About Me

I'm Daniel,

An aspiring Computational Scientist.

I'm a graduate student in the Computational Science and Engineering (CSE) program at the Massachusetts Institute of Technology, in the Uncertainty Quantification group (UQgroup). I finished my undergraduate program in 2021, graduating from Virginia Tech with a B.S. in Computational Modeling and Data Analytics, a B.S. in Applied Computational Mathematics, and a minor in Computer Science. My academic research spans numerical tensor algebra, fast Fourier transforms, CPU vectorization, parametric model order reduction, Bayesian sequential parameter inference, and measure transport. My professional experience is related to some of these, plus data visualization & analytics in several different environments. For more about these topics, check out Research.

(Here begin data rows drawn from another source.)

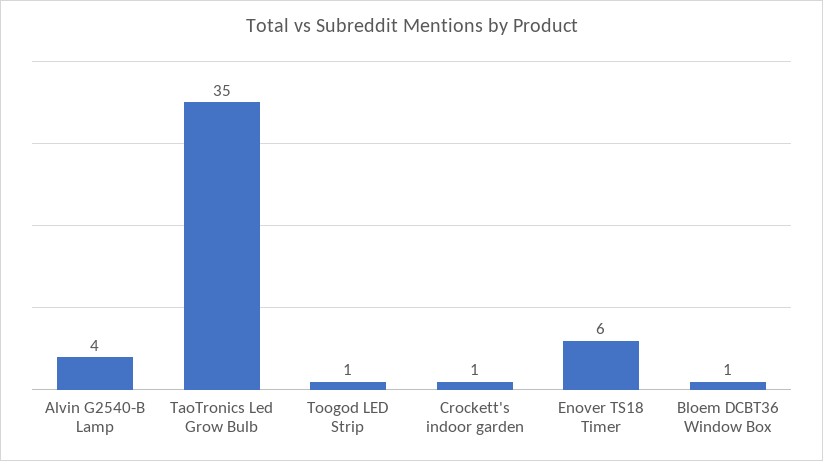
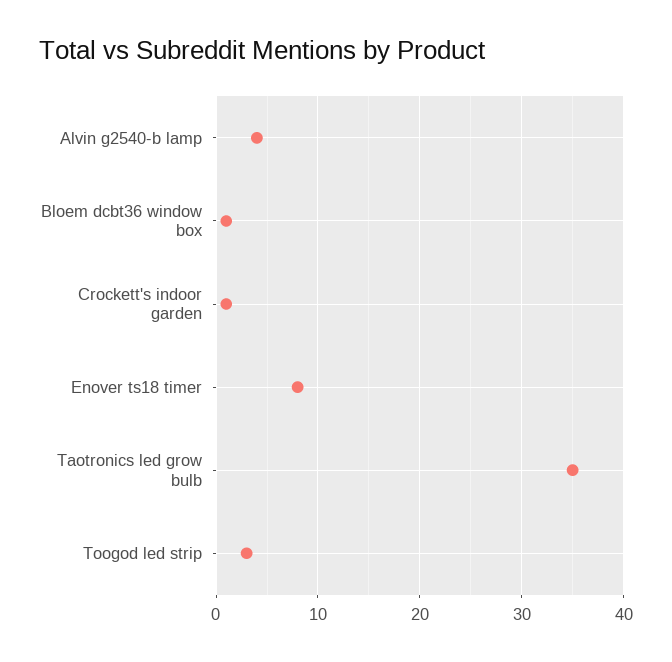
  {
    "Alvin G2540-B Lamp": 4,
    "TaoTronics Led Grow Bulb": 35,
-   "Toogod LED Strip": 1,
+   "Toogod LED Strip": 3,
    "Crockett's indoor garden": 1,
-   "Enover TS18 Timer": 6,
+   "Enover TS18 Timer": 8,
    "Bloem DCBT36 Window Box": 1
  }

Other pet projects include being the sysadmin for the Aerospace Computational Design Lab, collaborating on an esoteric language, developing a LaTeX-rendering messenger bot, a fairly robust symbolic & numeric software stack written from scratch in Java, writing an type-agnostic FFT in Julia, and self-hosting web services that are generally productivity-focused (think Jupyter notebooks, password managers, video-conferencing software, collaboration tools, etc.). For more information about me, see the About Me page.

Skills and Experience

I've spent time at several companies during my undergraduate career, primarily with a focus on data science due to my experience at the time. While I've used computers for most of my life and dabbled in programming a few times before college, my first experience with programming with intent was about two months before college. After switching from engineering to computation, I jumped around with internships and academics using combinations of R, Python, SQL, VBA, C++, Julia, C, Matlab, and many other languages, plus several different other software tools and platforms. Working with people with all kinds of backgrounds and working toward a diverse set of goals over the years has broadened my perspective and given me some invaluable insight into not just what the right tool is for the right job, but how to employ it in a reasonable manner.

Interested in more information about my employment history and professional experience? Check out my LinkedIn.

Other Personal Info

I'm from Raleigh, North Carolina. My hobbies include music and baking. Of course, I also am passionate about math and computation. I haven't taken as many chances to explore the great outdoors as I wish, but I do enjoy hiking and backpacking on occasion. Personally, I enjoy mentoring other students and ensuring their understanding-- all too often, early experiences in math or computation will turn a student off from the respective topic, and I do my best to show them not just the intrigue of such topics, but the importance of them as well.

Interested in more about me? Contact me at dannysharp416 AT gmail DOT com.

An Aside on Free Software

I generally try to employ Free and Open Source Software. I advocate, where possible and reasonable, to make software easily accessible to the public. In an academic setting, this is a direct equivalent to the mission of experimental reproducibility so important to the physical sciences. Virtually every profession relies on a stack of open source software. For example, as of writing this down, there are over 60 million users on GitHub, 30 million users on GitLab, and 10 million users on BitBucket. Obviously, there is an enormous amount of overlap here, but this is merely one statistic of how consequential and engrained open source software is (in fact, GitLab is FOSS itself). Almost every programming position out there strongly recommends having experience with Git, so contributing to open source software certainly helps you professionally. In fact, many job postings say that these contributions are a plus on your resume.

Virtually everything we interact with on the internet today is being powered or served by Linux, which is generally free software. Python, Julia, GNU/R, Clang, LLVM, and OpenJDK are all free software (which covers the majority of my computational experience, notably omitting Matlab, Mathematica, CUDA, and some flavors of SQL). Virtually every modern web browser (Google Chrome, Brave, Vivaldi, Edge) is built on open-source Chromium (with the only notable emission being the free and open source FireFox). Many services (Slack, VS Code, Atom, Spotify) are built on Electron, which is arguably the most influential piece of user-experience focused software since the turn of the millenium. There are many very successful companies from all walks of life that have thrived on creating large deposits of FOSS such as: Canonical, Overleaf, Microsoft, Google, and JuliaHub (my former employer). All this to say-- consider open sourcing your next project and supporting open source software in other ways. Due to the wealth of resources out there to help you, it can be mutually beneficial to both you and the greater community.